(EXTRACT PROVIDED Opens)
LOAD CSV

Overview

LOAD CSV statement has two forms:

Dump CSV form reads a CSV file and returns each row as a map. Use this to preview a file.
Import from CSV form writes each CSV row straight into the current graph as a node or edge. Use this to load data. Large files are streamed in batches.

Both forms read a local filesystem path, a file:// URI, or an http(s):// URL. Other remote schemes (s3://, ftp://, ...) are not supported.

Syntax
<load csv statement> ::= 
  "LOAD CSV FROM" <single-quoted file source> { <dump csv> | <import csv> }

<dump csv> ::=
  [ "AS" <row variable> ]
  [ "WITH HEADER" [ "DELIMITER" <character> [ "QUOTE" <character> ] ] ]

<import csv> ::=
  "WITH HEADER" [ "DELIMITER" <character> [ "QUOTE" <character> ] ]
  "INTO" <label name>
  [ "EDGE FROM" <label name> "(" <column> ")" "TO" <label name> "(" <column> ")" ]
  [ "MAPPING" "(" <property mapping> { "," ... } ")" ]

<property mapping> ::= <property> ":" <column> [ "AS" <type> ]

Details

<row variable> defaults to row when AS is omitted.
With WITH HEADER, the first row is consumed as column names and each subsequent row is keyed by those names. Without WITH HEADER, each row is keyed positionally: col0, col1, ... .
DELIMITER accepts a single character (e.g. ',', ';', '\t'). QUOTE accepts the double quote (") as the field-quote character.
About the file source:
- Path resolution: absolute paths (/data/users.csv) and file:/// URIs are used as-is. Relative paths resolve against the server process's working directory, the directory the database was launched from, not the .gdb data folder. Prefer absolute paths in production.
- HTTP(S) sources are streamed directly into the CSV reader (no temp file). Connect, TLS-handshake, and response-header waits are bounded (30 s, 30 s, 60 s); the body itself streams without a total deadline and is cancelled if the query is cancelled. Non-200 responses fail the statement with the HTTP status.

Example CSVs

user.csv
_id,name,balance,risk_score,is_mule
USR_000000,David Brown,16625.7,0.86,true
USR_000001,James Johnson,62870.63,0.76,true
USR_000002,Jane Brown,17065.87,0.85,true

transfers.csv
_from,_to,amount,is_suspicious,timestamp
USR_000000,USR_000002,3384.45,false,2024-01-27T19:19:00Z
USR_000001,USR_000000,4353.22,true,2024-01-25T06:18:00Z
USR_000000,USR_000001,2482.13,false,2024-01-30T15:27:00Z
USR_000001,USR_000002,4050.61,false,2024-01-28T01:02:00

Dump CSV to Inspect Rows

Read a CSV file with no header. Each row is returned as a map keyed positionally (col0, col1, ...) under a single column named row (the default variable):

GQL
LOAD CSV FROM 'data/users.csv'

Result:

JSON
[
  {
    "row": {
      "col2": "balance",
      "col3": "risk_score",
      "col4": "is_mule",
      "col0": "_id",
      "col1": "name"
(EXTRACT PROVIDED Closes)
WHAT YOU NEED TO DO:
A - Name every column in the header row of transfers.csv in the LOAD CSV reference above.
B - Carry the LOAD CSV reference forward from its last line shown.
(INFORMATION PROVIDED Opens)
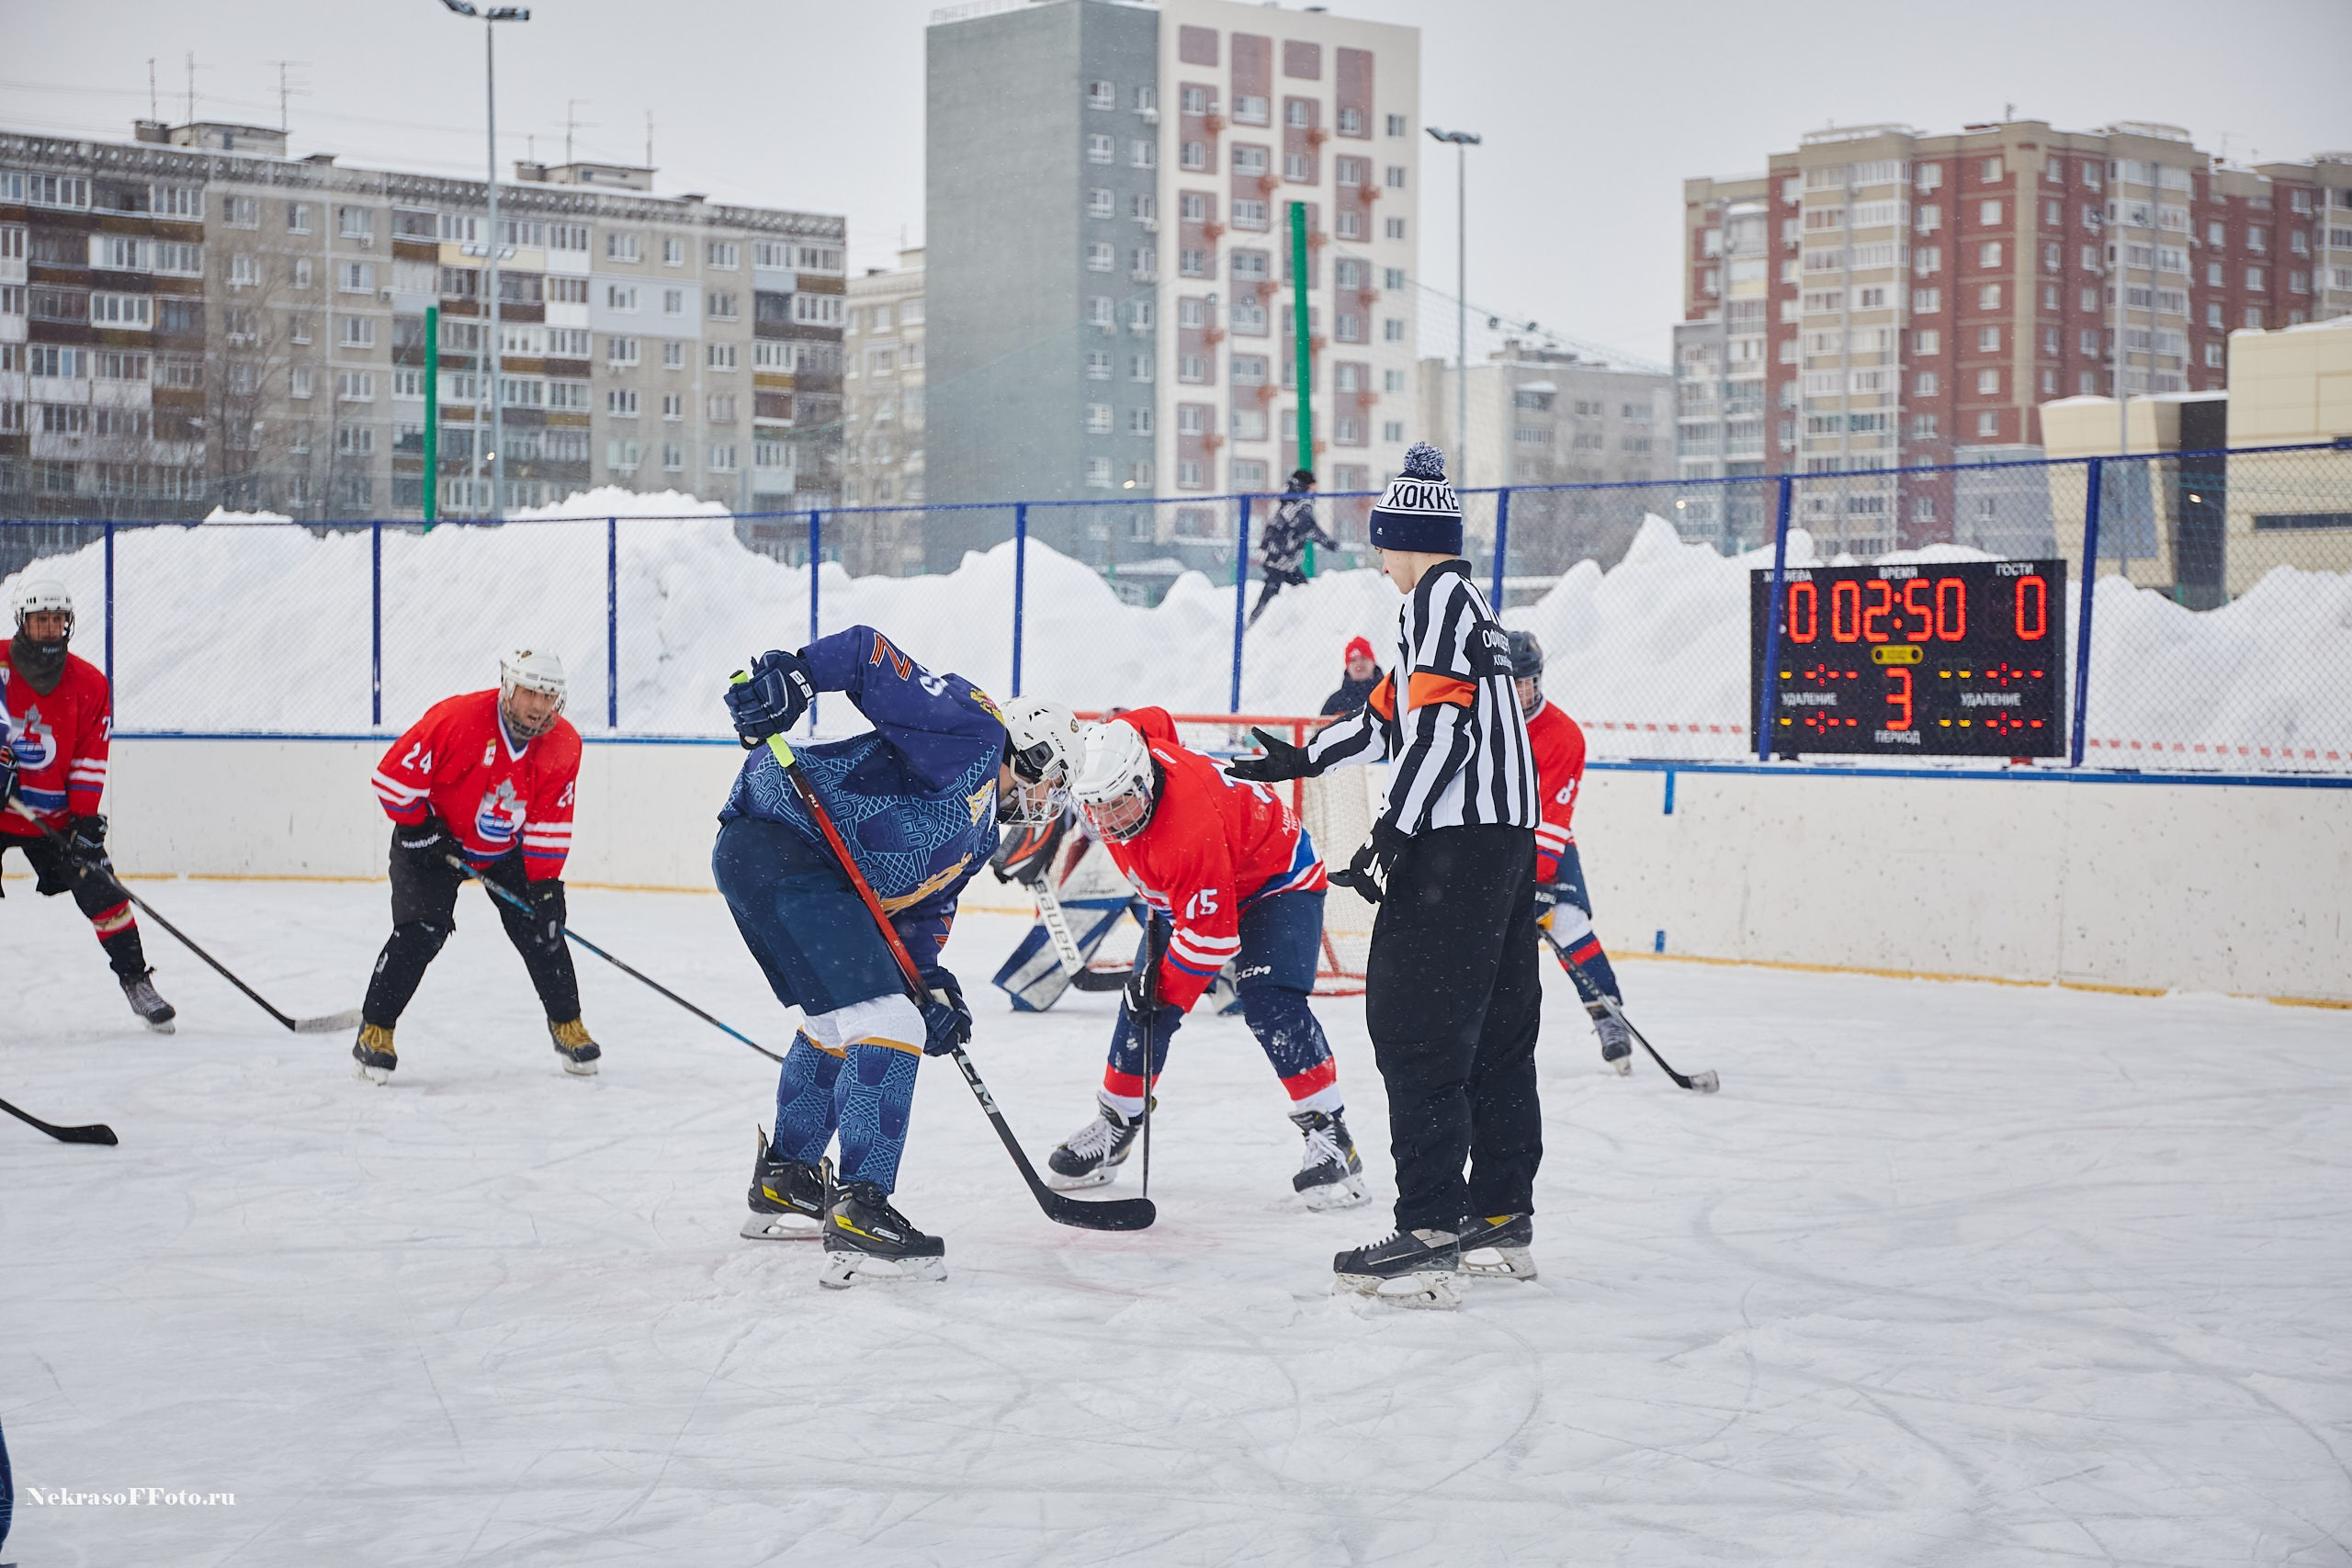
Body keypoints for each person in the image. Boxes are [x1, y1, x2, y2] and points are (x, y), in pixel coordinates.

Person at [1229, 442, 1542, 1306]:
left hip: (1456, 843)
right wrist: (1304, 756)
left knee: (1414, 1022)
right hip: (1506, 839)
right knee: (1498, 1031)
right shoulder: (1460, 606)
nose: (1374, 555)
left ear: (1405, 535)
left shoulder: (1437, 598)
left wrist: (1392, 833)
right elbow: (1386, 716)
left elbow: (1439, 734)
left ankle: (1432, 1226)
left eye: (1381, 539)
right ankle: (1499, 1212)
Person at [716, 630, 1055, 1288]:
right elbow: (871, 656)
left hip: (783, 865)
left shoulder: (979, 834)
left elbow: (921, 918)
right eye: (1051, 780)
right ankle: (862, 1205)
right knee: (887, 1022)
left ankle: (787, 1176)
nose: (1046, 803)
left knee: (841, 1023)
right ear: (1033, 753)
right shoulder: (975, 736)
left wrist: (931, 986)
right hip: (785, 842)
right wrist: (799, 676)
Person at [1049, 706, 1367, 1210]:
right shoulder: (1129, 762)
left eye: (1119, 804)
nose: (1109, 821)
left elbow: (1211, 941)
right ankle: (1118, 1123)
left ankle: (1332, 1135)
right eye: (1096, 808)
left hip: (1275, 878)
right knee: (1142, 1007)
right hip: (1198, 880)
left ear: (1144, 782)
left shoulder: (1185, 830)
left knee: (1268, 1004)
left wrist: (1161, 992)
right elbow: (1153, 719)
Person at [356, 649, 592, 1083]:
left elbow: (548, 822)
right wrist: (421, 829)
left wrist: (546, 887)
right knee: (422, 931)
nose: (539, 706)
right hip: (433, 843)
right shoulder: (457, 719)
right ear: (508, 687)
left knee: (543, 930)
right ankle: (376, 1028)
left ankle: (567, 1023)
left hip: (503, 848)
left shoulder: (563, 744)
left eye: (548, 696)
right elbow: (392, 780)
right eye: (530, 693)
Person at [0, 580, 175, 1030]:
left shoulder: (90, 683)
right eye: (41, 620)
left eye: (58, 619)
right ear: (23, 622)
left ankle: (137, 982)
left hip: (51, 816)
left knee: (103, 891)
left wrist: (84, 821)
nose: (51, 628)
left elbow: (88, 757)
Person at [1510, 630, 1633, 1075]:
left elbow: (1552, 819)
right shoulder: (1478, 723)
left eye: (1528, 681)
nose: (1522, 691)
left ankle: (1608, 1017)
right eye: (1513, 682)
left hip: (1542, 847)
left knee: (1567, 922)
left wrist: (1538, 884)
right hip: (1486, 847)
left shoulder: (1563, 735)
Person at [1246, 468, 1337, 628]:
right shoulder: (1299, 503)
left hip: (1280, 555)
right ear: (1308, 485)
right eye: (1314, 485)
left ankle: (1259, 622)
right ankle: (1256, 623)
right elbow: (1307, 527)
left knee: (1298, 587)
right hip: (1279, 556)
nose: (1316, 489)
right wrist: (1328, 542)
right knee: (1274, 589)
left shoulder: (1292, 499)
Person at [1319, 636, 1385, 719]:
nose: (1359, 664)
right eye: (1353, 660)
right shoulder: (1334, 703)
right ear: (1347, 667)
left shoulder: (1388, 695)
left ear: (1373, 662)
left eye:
(INFORMATION PROVIDED Closes)
ANSWER SECTION:
A - _from, _to, amount, is_suspicious, timestamp

B -
    }
  },
  {
    "row": {
      "col0": "USR_000000",
      "col1": "David Brown",
      "col2": "16625.7",
      "col3": "0.86",
      "col4": "true"
    }
  },
  {
    "row": {
      "col0": "USR_000001",
      "col1": "James Johnson",
      "col2": "62870.63",
      "col3": "0.76",
      "col4": "true"
    }
  },
  {
    "row": {
      "col3": "0.85",
      "col4": "true",
      "col0": "USR_000002",
      "col1": "Jane Brown",
      "col2": "17065.87"
    }
  }
]

Read a CSV file with a header so the map is keyed by column name:

GQL
LOAD CSV FROM 'data/users.csv' WITH HEADER

Result:

JSON
[
  {
    "row": {
      "_id": "USR_000000",
      "name": "David Brown",
      "balance": "16625.7",
      "risk_score": "0.86",
      "is_mule": "true"
    }
  },
  {
    "row": {
      "_id": "USR_000001",
      "name": "James Johnson",
      "balance": "62870.63",
      "risk_score": "0.76",
      "is_mule": "true"
    }
  },
  {
    "row": {
      "_id": "USR_000002",
      "name": "Jane Brown",
      "balance": "17065.87",
      "risk_score": "0.85",
      "is_mule": "true"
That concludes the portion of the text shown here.